Novel Nonlinear Suspension Based on Concept of Origami Metastructures: Theoretical and Experimental Investigations

This study presents a comprehensive investigation of an innovative mechanical system inspired by recent advancements in metamaterials; more specifically, the work is focused on origami-type structures due to their intriguing mechanical properties. Originating from specific fields such as aerospace for their lightweight and foldable characteristics, origami mechanical devices exhibit unique nonlinear stiffness; in particular, when suitably designed, they show Quasi-Zero Stiffness (QZS) characteristics within a specific working range. The QZS property, aligned with the High Static Low Dynamic (HSLD) stiffness concept, suggests promising applications such as a low-frequency mechanical passive vibration isolator. The study explores the vibration isolation characteristics of origami-type suspensions, with a particular emphasis on their potential application as low-frequency passive vibration isolators.

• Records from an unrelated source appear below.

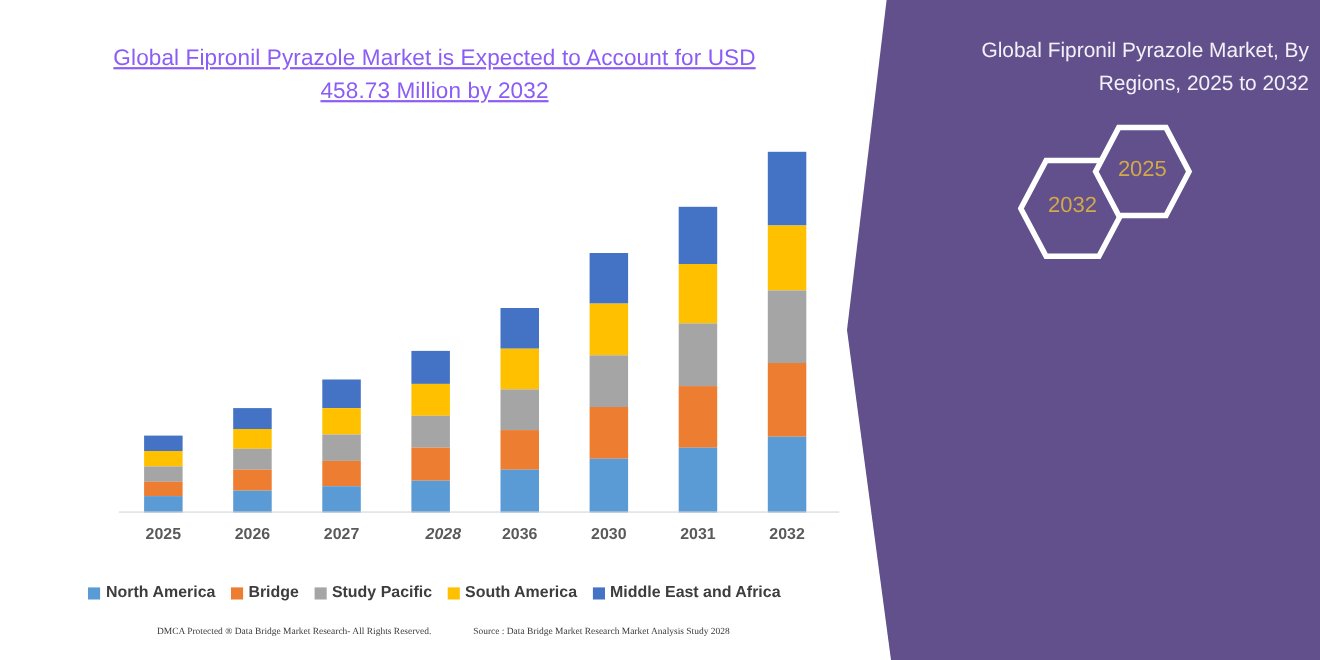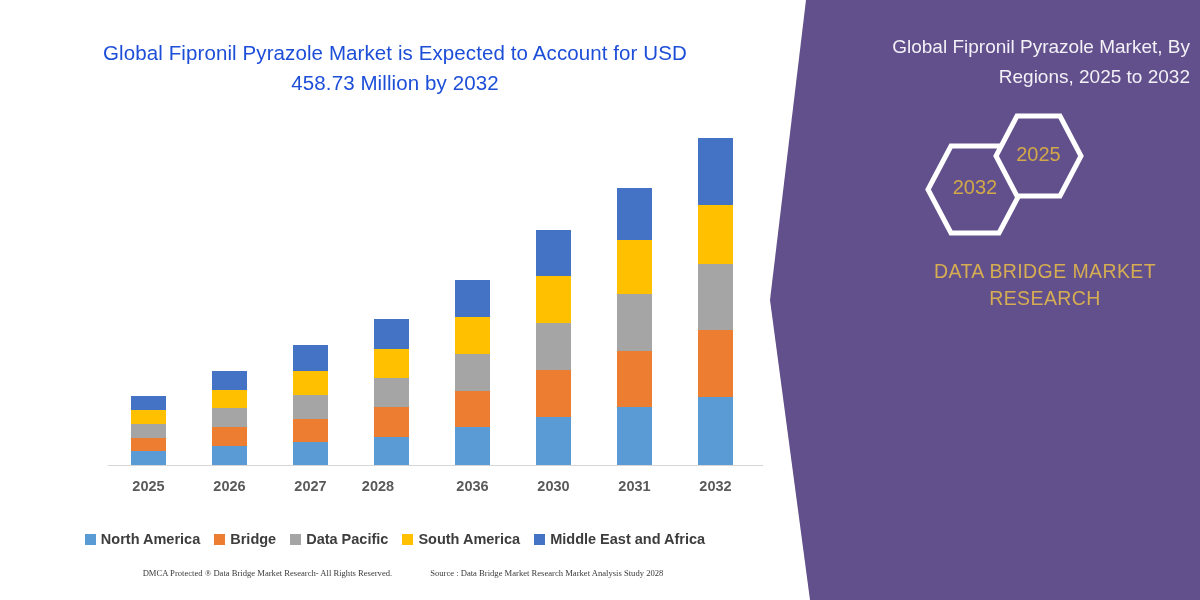--- a/index.html
+++ b/index.html
@@ -12,22 +12,23 @@
   }
   #root { position: relative; width: 1200px; height: 600px; background: #ffffff; }
 
   
   #chart-panel { position: absolute; left: 0; top: 0; width: 790px; height: 600px; }
 
   #chart-title {
     position: absolute; left: 70px; top: 38px; width: 650px;
     text-align: center;
     font-size: 20.5px; line-height: 30px;
-    color: #1d4ed8; font-weight: 400;
+    color: #8b5cf6; font-weight: 400;
     letter-spacing: .1px;
+    text-decoration: underline;
   }
 
   
   #plot {
     position: absolute; left: 108px; top: 120px;
     width: 655px; height: 346px;
   }
   #axis-line {
     position: absolute; left: 108px; top: 465px; width: 655px; height: 1px;
     background: #d6d6d6;
@@ -160,39 +161,39 @@
           <div class="bar-seg" style="height: 66.0545px; background: rgb(165, 165, 165);"></div>
           <div class="bar-seg" style="height: 67.103px; background: rgb(237, 125, 49);"></div>
           <div class="bar-seg" style="height: 69.2px; background: rgb(91, 155, 213);"></div>
         </div>
       </div>
     <div id="axis-line"></div>
     <div id="x-labels">
         <div class="x-label" style="left: 5.5px;">2025</div>
         <div class="x-label" style="left: 86.5px;">2026</div>
         <div class="x-label" style="left: 167.5px;">2027</div>
-        <div class="x-label" style="left: 235px;">2028</div>
+        <div class="x-label" style="left: 260px; font-style: italic;">2028</div>
         <div class="x-label" style="left: 329.5px;">2036</div>
         <div class="x-label" style="left: 410.5px;">2030</div>
         <div class="x-label" style="left: 491.5px;">2031</div>
         <div class="x-label" style="left: 572.5px;">2032</div>
       </div>
 
     <div id="legend">
         <div class="legend-item">
           <span class="legend-swatch" style="background: rgb(91, 155, 213);"></span>
           <span class="legend-label">North America</span>
         </div>
         <div class="legend-item">
           <span class="legend-swatch" style="background: rgb(237, 125, 49);"></span>
           <span class="legend-label">Bridge</span>
         </div>
         <div class="legend-item">
           <span class="legend-swatch" style="background: rgb(165, 165, 165);"></span>
-          <span class="legend-label">Data Pacific</span>
+          <span class="legend-label">Study Pacific</span>
         </div>
         <div class="legend-item">
           <span class="legend-swatch" style="background: rgb(255, 192, 0);"></span>
           <span class="legend-label">South America</span>
         </div>
         <div class="legend-item">
           <span class="legend-swatch" style="background: rgb(68, 114, 196);"></span>
           <span class="legend-label">Middle East and Africa</span>
         </div>
       </div>
@@ -217,16 +218,15 @@
     </div>
 
     <div class="hexagon" style="left:67px; top:0px; width:93px; height:88px;">
       <svg width="93" height="88" viewBox="0 0 93 88">
         <polygon points="25,4 68,4 89,44 68,84 25,84 4,44" fill="#61508B" stroke="#ffffff" stroke-width="5"></polygon>
       </svg>
       <div class="hex-label" style="top:31px;">2025</div>
     </div>
   </div>
 
-  <div id="brand-name">DATA BRIDGE MARKET RESEARCH</div>
 
 
 </div>
 
 </body></html>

The Kresling Origami Module (KOM) has been selected for its compactness and compatibility with 3D printers. A detailed analysis using 3D CAD, Finite Element Analysis, and experimental testing has been carried out. The investigation includes the analysis of the influence of geometric parameters on the nonlinear force–displacement curve. Multibody simulations validate the low-frequency isolation properties within the QZS region, as well as disparities in dynamic properties beyond the QZS range. The study underscores the transformative potential of origami-type metamaterials in enhancing low-frequency vibration isolation technology. It also highlights challenges related to material properties and loading mass variations, providing valuable insights for future developments in this promising field.